Terkejut karena dirinya mampu dipukul hingga terpental seperti itu, si pria dengan panik mencoba berdiri. Setelah berdiri dia menyadari gadis kecilnya tengah diangkut oleh sulur-sulur bunga dan menaruhnya di kursi teras. Wanita yang tengah ia hadapi memberi tatapan, masih dengan senyuman, yang memberikan pesan bahwa ia tidak ingin melibatkan gadis kecil itu dalam pertempuran mereka berdua. Sembari mengelus pipinya yang baru saja kena pukul, pria itu mengangguk menandakan bahwa ia setuju dengan tindakan wanita itu.

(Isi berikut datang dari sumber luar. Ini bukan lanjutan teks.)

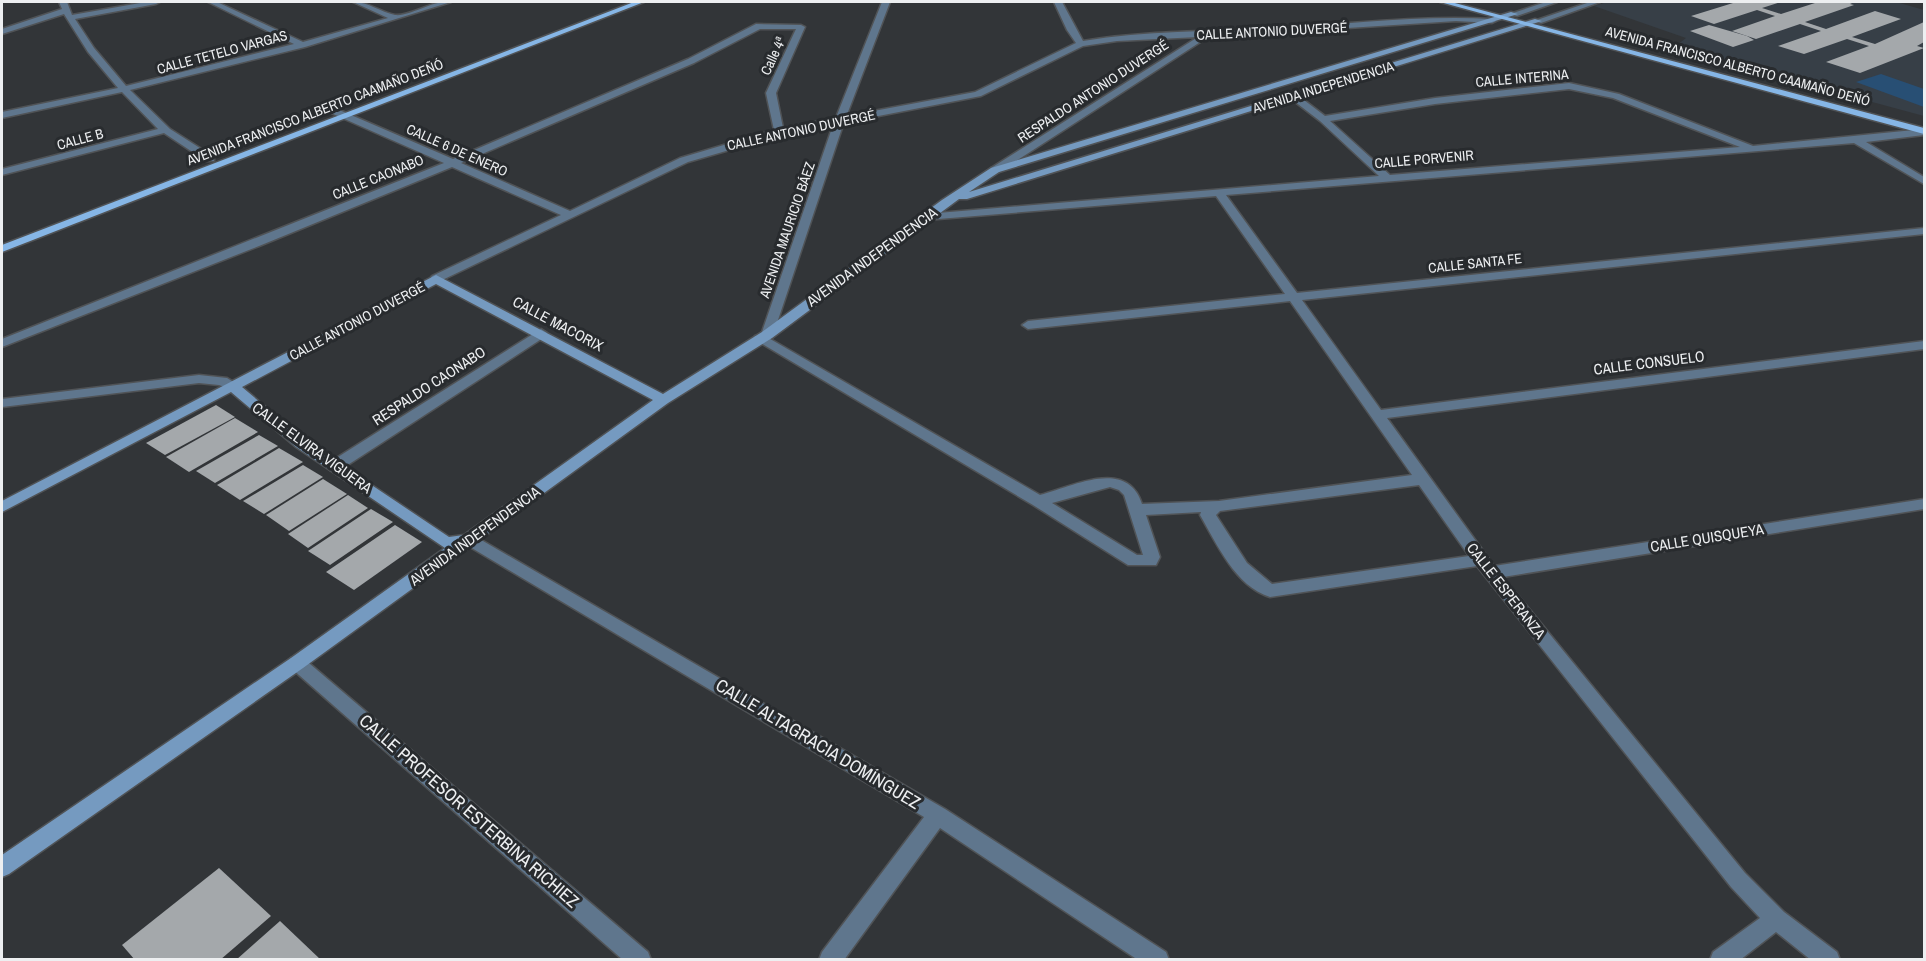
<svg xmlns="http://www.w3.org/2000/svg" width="1926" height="961" font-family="'Archivo Narrow',sans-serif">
<rect width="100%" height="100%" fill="#323538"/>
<path fill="#373f47" d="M 1607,2 L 1896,2 L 1924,10 L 1924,116 L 1673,48 L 1686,38 L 1594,6 Z"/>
<path fill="#284f74" d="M 1881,74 L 1924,89 L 1924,107 L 1856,82 Z"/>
<g fill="#a4a8ab">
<path d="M 1731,2 L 1781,2 L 1762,8 L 1781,14 L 1818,2 L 1854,2 L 1850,4 L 1854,5 L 1805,22 L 1826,29 L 1875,11 L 1901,19 L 1852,37 L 1875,44 L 1924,22 L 1924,42 L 1917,46 L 1924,48 L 1860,73 L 1826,62 L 1869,46 L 1847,39 L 1804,54 L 1778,46 L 1821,31 L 1800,24 L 1756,39 L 1732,31 L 1775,16 L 1757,10 L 1714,24 L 1691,16 L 1733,3 Z"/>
<path d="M 1709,25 L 1747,36 L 1754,40 L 1733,47 L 1690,31 Z"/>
<path d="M 216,405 L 235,417 L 165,455 L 146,443 Z"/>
<path d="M 235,418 L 258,432 L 189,472 L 166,457 Z"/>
<path d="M 259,435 L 278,446 L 215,483 L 196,471 Z"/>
<path d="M 279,448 L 303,462 L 240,500 L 217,485 Z"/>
<path d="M 303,465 L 323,477 L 264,514 L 243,501 Z"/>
<path d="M 323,479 L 347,494 L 289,531 L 266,515 Z"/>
<path d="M 348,495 L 368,508 L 308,548 L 288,534 Z"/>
<path d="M 371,509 L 393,522 L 330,565 L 308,551 Z"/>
<path d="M 395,525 L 422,542 L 354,590 L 326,572 Z"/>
<path d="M 219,868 L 271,916 L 220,960 L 135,960 L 122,945 Z"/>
<path d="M 280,921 L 321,960 L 236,960 Z"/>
</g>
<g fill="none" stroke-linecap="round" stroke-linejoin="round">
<g stroke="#505356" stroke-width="3">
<g id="minor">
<path d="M 59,2 L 67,2 L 72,15 L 146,2 L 160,2 L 156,4 L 75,19 L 94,48 L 126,86 L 294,44 L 208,2 L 217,2 L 303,42 L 388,18 L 353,2 C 369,2 380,12 395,15 C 410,17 432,0 451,2 L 305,47 L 130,90 L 170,129 L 214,157 L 214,161 L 206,161 L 164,133 L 2,175 L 2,169 L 158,129 L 122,92 L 2,118 L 2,112 L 118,88 L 88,52 L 64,14 L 2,34 L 2,29 L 62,9 Z"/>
<path d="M 1054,2 L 1062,2 L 1083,41 C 1148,30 1213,32 1278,28 C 1349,24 1421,15 1492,19 L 1496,21 L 1492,23 L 1456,21 L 1208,37 L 999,172 L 991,172 L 991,168 L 1198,37 L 1117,41 L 1083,46 L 981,96 L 781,135 L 688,162 L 436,283 L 430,279 L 432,276 L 561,215 L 452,167 L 259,246 L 2,347 L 2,339 L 444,163 L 331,113 L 331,109 L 337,109 L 453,159 L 688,59 L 756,24 L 801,25 L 805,27 L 776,93 L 783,128 L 975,92 L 1076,43 L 1067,30 ZM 760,29 L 796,29 L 766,93 L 774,130 L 680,158 L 570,211 L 461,163 L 694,63 Z"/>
<path d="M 1569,83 L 1619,94 L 1753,146 L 1924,129 L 1924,135 L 1866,142 L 1924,177 L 1924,184 L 1854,143 L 1226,195 L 1297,293 L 1924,228 L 1924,234 L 1302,300 L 1381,410 L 1924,341 L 1924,349 L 1387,418 L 1494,566 L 1924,499 L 1924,509 L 1503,577 L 1745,873 L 1784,912 L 1837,952 L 1840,960 L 1811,960 L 1776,932 L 1740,960 L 1710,960 L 1713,952 L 1760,918 L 1731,887 L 1477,566 L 1270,597 C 1235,586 1217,544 1200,515 L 1201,512 L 1146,515 L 1160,557 L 1156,565 L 1128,565 L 1033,505 L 754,339 L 755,336 L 765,336 L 1040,495 C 1074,486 1127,458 1142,504 L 1219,501 L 1412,475 L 1290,301 L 1028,329 L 1022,325 L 1028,321 L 1285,294 L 1216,196 L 926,220 L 920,217 L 926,214 L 1379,176 L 1320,121 L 1290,98 L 1290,94 L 1296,94 L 1325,116 L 1435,98 ZM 1569,89 L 1613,98 L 1740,147 L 1390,175 L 1330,121 L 1435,104 ZM 1419,485 L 1469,556 L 1272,584 L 1247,563 L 1216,515 L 1220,511 ZM 1110,487 L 1119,490 L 1124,495 L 1143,555 L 1137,555 L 1052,503 Z"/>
<path d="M 541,329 L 547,333 L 546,336 L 340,470 L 330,470 L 328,466 L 330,462 Z"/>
<path d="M 199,375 L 227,378 L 240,386 L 233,390 L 219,385 L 199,383 L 2,407 L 2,399 Z"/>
<path d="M 471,534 L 945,809 L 1166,952 L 1169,960 L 1138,960 L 940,828 L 844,960 L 819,960 L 822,952 L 924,817 L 465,544 L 463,540 L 465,536 Z"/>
<path d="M 297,656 L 303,658 L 648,952 L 651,960 L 623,960 L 291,668 L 288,663 L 291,658 Z"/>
</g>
</g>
<g stroke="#505356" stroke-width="3">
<g id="tertiary">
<path d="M 882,2 L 890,2 L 843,125 L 772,338 L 762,338 L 761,335 L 833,125 Z"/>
<path d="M 1546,2 L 1557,2 L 1517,16 L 1510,14 Z"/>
<path d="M 1590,2 L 1600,2 L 1541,23 L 1534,21 Z"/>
</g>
</g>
<g stroke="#505356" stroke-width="3">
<path id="secondary" d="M 1511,12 L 1518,14 L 999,172 L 969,192 L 1535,19 L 1542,21 L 967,199 L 959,199 L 772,338 L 668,403 L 303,668 L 9,874 L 2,877 L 2,855 L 291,658 L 445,548 L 296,447 L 231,392 L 2,512 L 2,501 L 436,275 L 663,394 L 762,332 L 942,200 L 991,168 ZM 436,284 L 653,400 L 464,535 L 449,537 L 306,441 L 242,387 Z"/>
</g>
<g stroke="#505356" stroke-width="3">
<g id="primary">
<path d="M 634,2 L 644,2 L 2,252 L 2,245 Z"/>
<path d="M 1440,2 L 1451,2 L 1924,128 L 1924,134 Z"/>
</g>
</g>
<use href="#minor" fill="#5f768d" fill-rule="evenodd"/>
<use href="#tertiary" fill="#5f768d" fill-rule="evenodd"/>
<use href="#secondary" fill="#759ac0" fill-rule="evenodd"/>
<use href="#primary" fill="#86b6e6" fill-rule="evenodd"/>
</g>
<g text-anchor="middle" stroke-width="6" stroke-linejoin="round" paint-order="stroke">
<g font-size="14" fill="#edeff1" stroke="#282b2e">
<text transform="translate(1272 31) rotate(-3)" y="5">CALLE ANTONIO DUVERGÉ</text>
<text transform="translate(222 52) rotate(-15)" y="5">CALLE TETELO VARGAS</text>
<text transform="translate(773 56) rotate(-65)" y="5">Calle 4ª</text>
<text transform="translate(1738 66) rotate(15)" y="5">AVENIDA FRANCISCO ALBERTO CAAMAÑO DEÑÓ</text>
<text transform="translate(1522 78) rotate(-5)" y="5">CALLE INTERINA</text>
<text transform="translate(1323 87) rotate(-17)" y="5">AVENIDA INDEPENDENCIA</text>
<text transform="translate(1093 91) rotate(-33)" y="5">RESPALDO ANTONIO DUVERGÉ</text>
<text transform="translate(315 112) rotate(-21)" y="5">AVENIDA FRANCISCO ALBERTO CAAMAÑO DEÑÓ</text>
<text transform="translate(801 130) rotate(-12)" y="5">CALLE ANTONIO DUVERGÉ</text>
<text transform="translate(80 139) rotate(-15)" y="5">CALLE B</text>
<text transform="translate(457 150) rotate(24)" y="5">CALLE 6 DE ENERO</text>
<text transform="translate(1424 159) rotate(-5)" y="5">CALLE PORVENIR</text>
<text transform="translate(378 177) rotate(-22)" y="5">CALLE CAONABO</text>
<text transform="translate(787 230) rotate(-71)" y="5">AVENIDA MAURICIO BÁEZ</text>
<text transform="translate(1475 263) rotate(-6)" y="5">CALLE SANTA FE</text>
<text transform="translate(357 321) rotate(-28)" y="5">CALLE ANTONIO DUVERGÉ</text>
</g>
<g font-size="15" fill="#edeff1" stroke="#282b2e">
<text transform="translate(872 257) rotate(-36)" y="5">AVENIDA INDEPENDENCIA</text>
<text transform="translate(558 324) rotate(28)" y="5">CALLE MACORIX</text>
<text transform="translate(1649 363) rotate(-7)" y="5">CALLE CONSUELO</text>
<text transform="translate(429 386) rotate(-33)" y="5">RESPALDO CAONABO</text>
<text transform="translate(312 448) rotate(36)" y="5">CALLE ELVIRA VIGUERA</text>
<text transform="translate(475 536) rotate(-36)" y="5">AVENIDA INDEPENDENCIA</text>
<text transform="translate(1707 538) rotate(-9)" y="5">CALLE QUISQUEYA</text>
<text transform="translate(1506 591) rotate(52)" y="5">CALLE ESPERANZA</text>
</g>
<g font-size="18" fill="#edeff1" stroke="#282b2e">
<text transform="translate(818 744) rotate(31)" y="6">CALLE ALTAGRACIA DOMÍNGUEZ</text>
<text transform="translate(469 811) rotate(41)" y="6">CALLE PROFESOR ESTERBINA RICHIEZ</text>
</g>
</g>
<rect width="1926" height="961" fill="none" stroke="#edeff1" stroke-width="6"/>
</svg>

Tanpa ragu Pria itu menarik pedangnya dengan tangan kanannya dan belati dengan tangan kirinya.  Dengan memantapkan tumpuan kakinya dan menajamkan semua inderanya pria itu menyempurnakan kuda-kuda bertarungnya. Dia membiarkan tubuhnya secara alami mengingat kembali semua pertarungan yang pernah dihadapinya di masa lampau, gerakan refleksnya menjadi semakin tajam tidak seperti tadi ketika ia lengah dan musuhnya berhasil mendaratkan satu pukulan telak di wajahnya. Kali ini dia sudah siap dan tidak akan segan-segan menebas musuhnya.

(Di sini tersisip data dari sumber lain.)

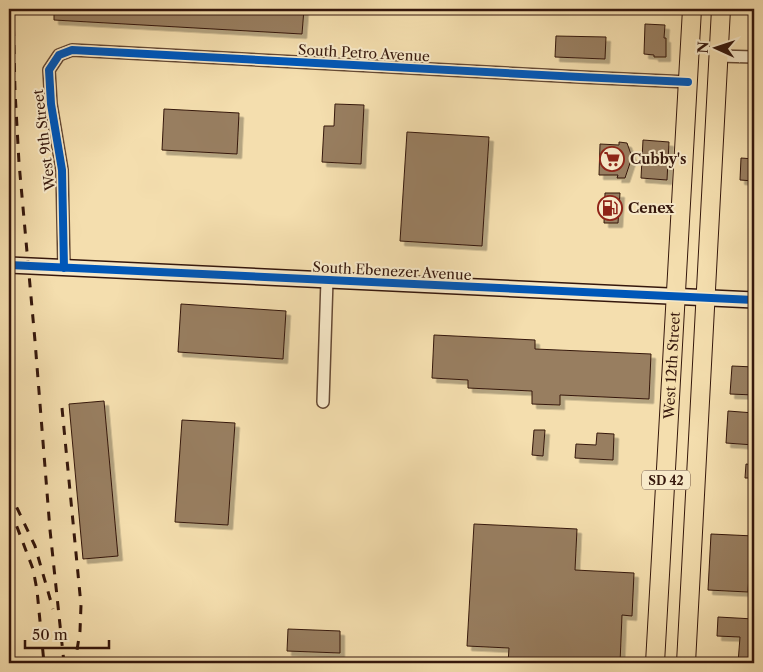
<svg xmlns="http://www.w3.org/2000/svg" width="763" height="672" viewBox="0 0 763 672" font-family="'Libre Caslon Text',serif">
	<defs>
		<filter id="shadow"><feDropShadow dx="4.5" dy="4.5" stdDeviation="0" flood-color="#0004"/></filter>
	</defs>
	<rect width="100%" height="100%" fill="#f4deae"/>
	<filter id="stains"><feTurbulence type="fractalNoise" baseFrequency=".004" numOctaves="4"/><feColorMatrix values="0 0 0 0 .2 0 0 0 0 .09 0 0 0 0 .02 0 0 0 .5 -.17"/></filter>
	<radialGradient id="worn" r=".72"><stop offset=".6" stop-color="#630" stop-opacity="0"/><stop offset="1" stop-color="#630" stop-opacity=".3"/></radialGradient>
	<path fill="#987e60" stroke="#35170c" filter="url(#shadow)" d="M54 9H304L302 34 54 20Z
		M645 24 665 25 664 38H666V57H654V55L644 54Z
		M556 36 606 37 605 59 555 57Z
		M335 104 364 105 361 164 322 162 324 126H334Z
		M164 109 239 113 237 154 162 150Z
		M407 132 489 137 482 246 400 241Z
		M643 140 669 142 667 180 641 178Z
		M619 142 627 143 632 157 625 178H617L618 175H599L600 144 619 145Z
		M741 158 754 159V181L740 180Z
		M605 193H620L618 223H604Z
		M181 304 286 311 283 359 178 352Z
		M434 335 535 340V349L651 354 649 399 560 395V405L532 404V391L468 388V380L432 378Z
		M732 366 754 367V395L730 394Z
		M104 401 118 556 83 559 69 404Z
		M728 411 754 413V445L726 443Z
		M182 420 235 423 228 525 175 522Z
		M534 430H545L543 456 532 455Z
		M597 433 614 434 613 460 575 458 576 444 596 445Z
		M746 464 754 465V478H745Z
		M474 524 577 529 575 570 634 573 632 616 622 615 620 663H508L509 648 467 646Z
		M711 534 754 536V556H750L748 592 708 590Z
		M718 617 754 619V663H738L740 637 717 636Z
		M288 629 340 631V653L287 651Z"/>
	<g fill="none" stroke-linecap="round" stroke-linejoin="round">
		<defs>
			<path id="street" d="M718 56 754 57
				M64 268 62 170 51 104 49 70 59 55 72 50 580 77 688 82
				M323 402 327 280"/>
			<path id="secondary" d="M9 265 754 300"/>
			<g id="primary">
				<path id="s1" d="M655 663 692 9"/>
				<path d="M686 663 721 9"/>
			</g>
		</defs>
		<use href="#street" stroke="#654934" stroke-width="14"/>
		<use href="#secondary" stroke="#35170c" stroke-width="18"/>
		<use href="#primary" stroke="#35170c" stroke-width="20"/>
		<use href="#street" stroke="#f8eaca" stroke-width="11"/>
		<use href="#secondary" stroke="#f8eaca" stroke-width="15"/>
		<use href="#primary" stroke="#f4deae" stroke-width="18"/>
		<path stroke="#35170c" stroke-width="3" stroke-dasharray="9 9" stroke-linecap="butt" d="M13 9 15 91 19 163 35 341 50 530 64 663
			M62 408 81 605 80 631 75 663
			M9 491 35 546 53 609
			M9 510 14 519 33 569 37 590 44 663"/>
		<defs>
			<path id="cycleway" d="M9 265 754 300
				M64 268 62 170 51 104 49 70 59 55 72 50 580 77 688 82"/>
		</defs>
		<use href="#cycleway" stroke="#f8eaca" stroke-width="11"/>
		<use href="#cycleway" stroke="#0057b8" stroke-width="8"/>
	</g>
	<defs>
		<symbol id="supermarket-ring" viewBox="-11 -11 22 22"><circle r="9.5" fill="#f8eaca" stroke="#8f2418" stroke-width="1.5"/><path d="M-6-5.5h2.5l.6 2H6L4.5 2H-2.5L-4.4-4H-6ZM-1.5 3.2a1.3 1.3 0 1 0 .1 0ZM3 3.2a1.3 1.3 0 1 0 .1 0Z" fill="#8f2418"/></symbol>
		<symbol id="fuel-ring" viewBox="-11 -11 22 22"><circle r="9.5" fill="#f8eaca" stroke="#8f2418" stroke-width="1.5"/><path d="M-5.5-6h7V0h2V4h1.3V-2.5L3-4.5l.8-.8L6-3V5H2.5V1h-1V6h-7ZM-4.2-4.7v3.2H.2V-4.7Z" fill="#8f2418"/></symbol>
	</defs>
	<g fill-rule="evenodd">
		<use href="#supermarket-ring" x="598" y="145" width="28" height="28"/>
		<use href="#fuel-ring" x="596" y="194" width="28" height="28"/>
	</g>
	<g text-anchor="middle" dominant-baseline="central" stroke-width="4" stroke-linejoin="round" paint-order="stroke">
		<rect fill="#f8eaca" stroke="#705645" stroke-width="1" x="642" y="470.5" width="48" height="19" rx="4"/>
		<g font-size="12" font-weight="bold" fill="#35170c">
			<text x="666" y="480">SD 42</text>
		</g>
		<g font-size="14" fill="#35170c" stroke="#f8eaca">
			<text transform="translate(364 53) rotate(3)">South Petro Avenue</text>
			<text transform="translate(44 140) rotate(-97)">West 9th Street</text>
			<text transform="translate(392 271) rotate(3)">South Ebenezer Avenue</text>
			<text stroke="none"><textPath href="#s1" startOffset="298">West 12th Street</textPath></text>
		</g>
		<g font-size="14" font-weight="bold" fill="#35170c" stroke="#f8eaca" text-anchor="start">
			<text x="630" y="159">Cubby's</text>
			<text x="628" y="208">Cenex</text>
		</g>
	</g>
	<rect width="763" height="672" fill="none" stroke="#f4deae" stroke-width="30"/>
	<rect x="10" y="10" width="743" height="652" fill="none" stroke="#35170c" stroke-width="2.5"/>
	<rect x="15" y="15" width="733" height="642" fill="none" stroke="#35170c"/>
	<g transform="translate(716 48) rotate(273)" stroke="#f8eaca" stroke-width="4" paint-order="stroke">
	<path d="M0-4L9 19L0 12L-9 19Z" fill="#35170c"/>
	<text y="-8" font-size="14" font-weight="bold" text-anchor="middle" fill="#35170c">N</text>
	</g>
	<path d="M25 640v8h84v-8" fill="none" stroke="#35170c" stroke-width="2.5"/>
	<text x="32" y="640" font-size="15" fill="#35170c" stroke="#f8eaca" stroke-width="4" paint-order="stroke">50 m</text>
	<rect width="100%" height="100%" filter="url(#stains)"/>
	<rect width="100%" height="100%" fill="url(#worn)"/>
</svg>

Melihat lawannya tampak siap sedia wanita itu mengulurkan telapak tangannya ke depan kemudian menggerakan jari telunjuknya, menggambar sebuah lingkaran sihir di udara. Setelah lingkaran itu selesai wanita itu kembali berbisik “Perlambang cahaya. Siraman cahaya bukit bunga matahari.” Dan kembali wanita itu menjentikan jarinya. Tapi kali ini muncul ratusan bahkan mungkin ribuan bola bercahaya yang kemudian melesat bagaikan peluru yang memburu musuh.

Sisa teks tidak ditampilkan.